- _Source document_:
▬▬▬
648 
LEARNING SEQUENTIAL STRUCTURE 
IN SIMPLE RECURRENT NETWORKS 
David Servan-Schreiber, Axel Cleeremans, and James L. McClelland 
Departments of Computer Science and Psycholgy 
Carnegie Mellon University 
Pittsburgh, PA 15213 
ABSTRACT 
We explore a network architecture introduced by Elman (1988) for 
predicting successive elements of a sequence. The network uses the 
pattern of activation over a set of hidden units from time-step t-l, 
together with element t, to predict element t+l. When the network is 
mined with strings from a particular finite-state grammar, it can learn 
to be a perfect finite-state recognizer for the grammar. Cluster analyses 
of the hidden-layer patterns of activation showed that they encode 
prediction-relevant information about the entire path traversed through 
the network. We illustrate the phases of learning with cluster analyses 
performed at different points during training.
▬▬▬
- _Dataset excerpts_:
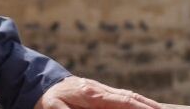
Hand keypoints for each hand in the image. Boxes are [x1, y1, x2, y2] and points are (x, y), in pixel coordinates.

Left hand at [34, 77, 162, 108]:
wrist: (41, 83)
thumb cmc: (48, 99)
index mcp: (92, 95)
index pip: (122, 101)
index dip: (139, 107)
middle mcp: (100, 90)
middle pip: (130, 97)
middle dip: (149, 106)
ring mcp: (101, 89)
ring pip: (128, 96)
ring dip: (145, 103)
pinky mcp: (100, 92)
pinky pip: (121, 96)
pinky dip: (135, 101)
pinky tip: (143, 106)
▬▬▬
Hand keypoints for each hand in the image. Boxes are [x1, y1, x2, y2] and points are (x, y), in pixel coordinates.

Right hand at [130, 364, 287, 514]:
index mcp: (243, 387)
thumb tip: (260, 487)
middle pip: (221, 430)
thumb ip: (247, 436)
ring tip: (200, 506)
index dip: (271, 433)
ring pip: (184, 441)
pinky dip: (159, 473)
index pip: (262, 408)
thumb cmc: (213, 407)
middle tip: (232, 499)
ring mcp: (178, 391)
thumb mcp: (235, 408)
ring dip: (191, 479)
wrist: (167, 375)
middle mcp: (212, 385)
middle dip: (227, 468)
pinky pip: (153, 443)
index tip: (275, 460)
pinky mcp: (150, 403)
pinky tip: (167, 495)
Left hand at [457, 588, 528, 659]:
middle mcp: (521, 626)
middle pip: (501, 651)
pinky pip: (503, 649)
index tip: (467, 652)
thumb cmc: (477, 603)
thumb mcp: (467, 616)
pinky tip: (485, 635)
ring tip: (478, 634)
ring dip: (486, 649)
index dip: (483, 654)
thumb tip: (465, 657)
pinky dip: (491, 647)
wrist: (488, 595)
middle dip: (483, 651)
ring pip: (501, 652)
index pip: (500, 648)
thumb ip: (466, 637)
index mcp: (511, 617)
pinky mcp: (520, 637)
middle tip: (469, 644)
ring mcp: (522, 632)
▬▬▬
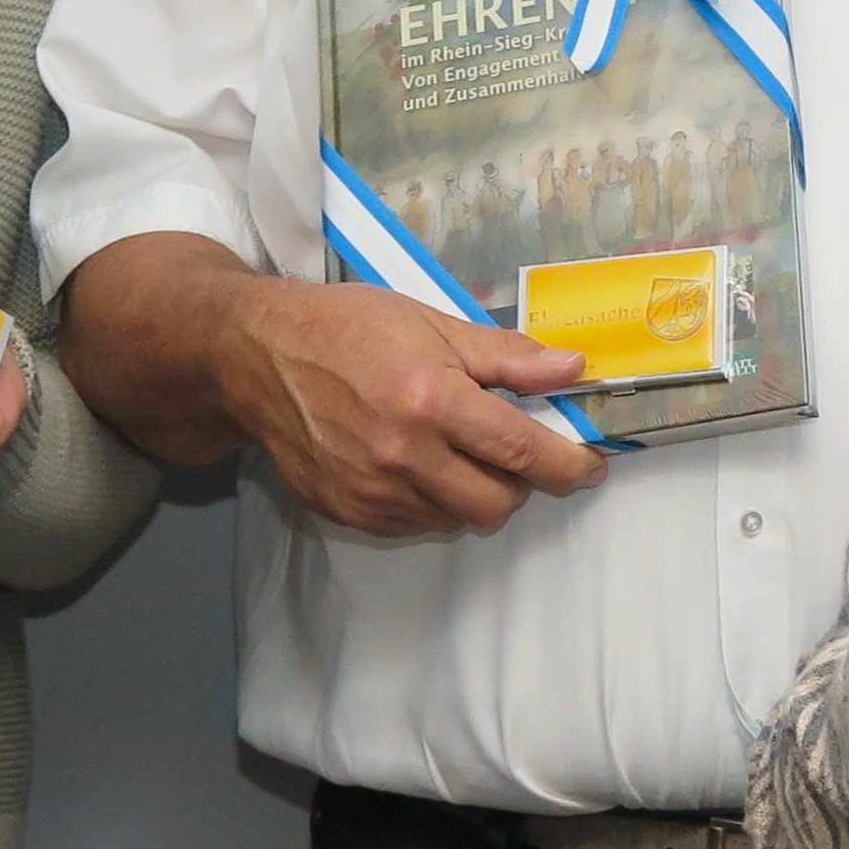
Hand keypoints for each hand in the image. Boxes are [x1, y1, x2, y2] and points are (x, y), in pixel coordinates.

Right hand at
▬▬▬
- _Questions_:
1) Turn the paragraph of the paper on simple recurrent networks that begins "We explore a network architecture" into a short bulleted list that keeps its main facts.
2) Carry on with the paper on simple recurrent networks, starting right after its last sentence.
This material comes from a separate source.

- _Responses to the tasks_:
1)
- Studies a network design introduced by Elman (1988) that predicts the next item in a sequence.
- Uses the hidden-unit activation from the previous time step, plus the current item, to predict the next item.
- With strings from a particular finite-state grammar, the network can learn to recognize that grammar perfectly.
- Cluster analyses show that hidden-layer activation encodes prediction-relevant information about the entire path traversed through the network.
- Cluster analyses run at different points during training illustrate the phases of learning.

2)
Several connectionist architectures that are explicitly constrained to capture 
sequential information have been developed. Examples are Time Delay 
Networks (e.g, Sejnowski & Rosenberg, 1986) -- also called 'moving 
window' paradigms -- or algorithms such as back-propagation in time 
(Rumelhart, Hinton & Williams, 1986). Such architectures use explicit 
representations of several consecutive events, if not of the entire history of 
past inputs. Recently, Elman (1988) has introduced a simple recurrent 
network (SRN) that has the potential to master an infinite corpus of 
sequences with the limited means of a learning procedure that is completely 
local in time (see Figure 1.).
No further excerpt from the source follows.